You understand that geek culture is supposed to be the refuge of the misunderstood. All of us were at one point the kid who stayed inside during recess reading in the library rather than playing with the others. We were the ones pretending to have lightsaber battles when the other kids were playing soccer. Your Barbie dolls never played house; they were too busy exploring the alien landscapes of your bedroom floor and befriending the monsters under you bed. None of us fit into the easy boxes of our societies – you know this. But when you see that the self-appointed gatekeepers of the world you claimed before you knew they existed have erected wall to keep out members of your sex and race, it can’t fail to hurt. –Omenana
Thank you so very much for Thompson’s article. I’ve been struggling for ages with writing certain stories, because I know I’ve got a privileged position and that I have perpetuated stereotypes in the past.

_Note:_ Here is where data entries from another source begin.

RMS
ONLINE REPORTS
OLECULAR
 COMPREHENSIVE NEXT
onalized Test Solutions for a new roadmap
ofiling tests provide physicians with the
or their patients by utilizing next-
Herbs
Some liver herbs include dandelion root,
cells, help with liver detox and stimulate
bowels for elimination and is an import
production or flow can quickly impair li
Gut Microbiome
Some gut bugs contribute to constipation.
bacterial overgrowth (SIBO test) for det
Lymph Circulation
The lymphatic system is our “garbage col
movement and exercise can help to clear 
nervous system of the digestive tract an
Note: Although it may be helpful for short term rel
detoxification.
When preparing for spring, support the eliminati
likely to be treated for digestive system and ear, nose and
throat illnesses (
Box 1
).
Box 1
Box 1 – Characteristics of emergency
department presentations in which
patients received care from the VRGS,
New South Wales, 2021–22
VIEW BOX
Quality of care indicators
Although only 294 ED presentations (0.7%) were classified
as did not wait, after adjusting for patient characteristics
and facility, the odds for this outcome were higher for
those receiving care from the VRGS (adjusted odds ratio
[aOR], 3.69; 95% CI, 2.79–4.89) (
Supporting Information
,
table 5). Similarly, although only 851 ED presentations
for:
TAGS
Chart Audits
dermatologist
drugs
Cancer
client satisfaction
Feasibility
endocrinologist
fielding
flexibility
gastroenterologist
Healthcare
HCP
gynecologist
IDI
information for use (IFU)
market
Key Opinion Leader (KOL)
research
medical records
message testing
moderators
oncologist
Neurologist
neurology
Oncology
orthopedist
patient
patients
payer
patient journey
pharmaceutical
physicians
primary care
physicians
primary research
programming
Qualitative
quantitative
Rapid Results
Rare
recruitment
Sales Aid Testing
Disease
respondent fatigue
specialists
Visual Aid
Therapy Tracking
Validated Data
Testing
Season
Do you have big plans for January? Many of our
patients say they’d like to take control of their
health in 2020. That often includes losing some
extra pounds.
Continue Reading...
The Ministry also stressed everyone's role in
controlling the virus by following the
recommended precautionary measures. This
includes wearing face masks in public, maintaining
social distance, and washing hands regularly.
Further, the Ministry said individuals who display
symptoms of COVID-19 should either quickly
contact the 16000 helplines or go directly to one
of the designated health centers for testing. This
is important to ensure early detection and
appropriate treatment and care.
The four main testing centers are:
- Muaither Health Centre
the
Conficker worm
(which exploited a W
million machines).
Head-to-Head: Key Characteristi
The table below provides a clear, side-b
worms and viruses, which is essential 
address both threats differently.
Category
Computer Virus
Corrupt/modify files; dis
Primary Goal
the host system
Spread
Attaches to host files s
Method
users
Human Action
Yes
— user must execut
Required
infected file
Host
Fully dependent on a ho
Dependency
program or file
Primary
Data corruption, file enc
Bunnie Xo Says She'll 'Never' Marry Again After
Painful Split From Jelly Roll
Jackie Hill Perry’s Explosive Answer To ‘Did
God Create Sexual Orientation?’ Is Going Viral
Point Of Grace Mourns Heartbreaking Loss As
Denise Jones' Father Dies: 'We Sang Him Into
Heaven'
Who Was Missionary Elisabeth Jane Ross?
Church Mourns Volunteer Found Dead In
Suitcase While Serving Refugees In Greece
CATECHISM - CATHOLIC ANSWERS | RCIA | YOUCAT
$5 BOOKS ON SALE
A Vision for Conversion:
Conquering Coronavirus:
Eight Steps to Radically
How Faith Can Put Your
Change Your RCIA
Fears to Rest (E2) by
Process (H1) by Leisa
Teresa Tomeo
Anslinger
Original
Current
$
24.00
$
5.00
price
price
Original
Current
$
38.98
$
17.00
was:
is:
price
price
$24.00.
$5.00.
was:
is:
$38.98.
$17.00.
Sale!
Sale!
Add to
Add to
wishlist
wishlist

Thompson’s guide gives me a starting point.
Thanks.
I read the article in Science and a couple of the referenced articles. It’s less of a study than an essay about the pitfalls of using social media platforms to study human behavior, with references to more empirical work substantiating their points. I agree that Pinterest, Twitter, and Instagram are bad platforms to study general human behavior because usage is still proportionately low and skewed. That said, many of the studies I pay attention to aren’t about general human behavior but behavior on the specific platforms (e.g., did Ferguson become important on Twitter faster or in a different way than on Facebook).
A study which claimed to be saying something universal using a Twitter or Pinterest sample uncritically wouldn’t make it past a desk rejection at a decent journal, but we’ve all seen flawed studies get picked up in the media and reported uncritically, so the extent to which bad studies get publicized is an ongoing problem.
The issue of generalizing from a sample to a full population is always important, there are definitely specific concerns with private, proprietary social-media platforms, and the authors point to a number of them. So it’s undoubtedly good to have a piece like this in a widely-read journal. Within my corner of the social sciences we’ve been debating issues of representativeness and sample selection using online data sources for a while, in part because more and more studies are using Mechanical Turk respondents.
Thank you for the link to the Chinelo Onwualu site!!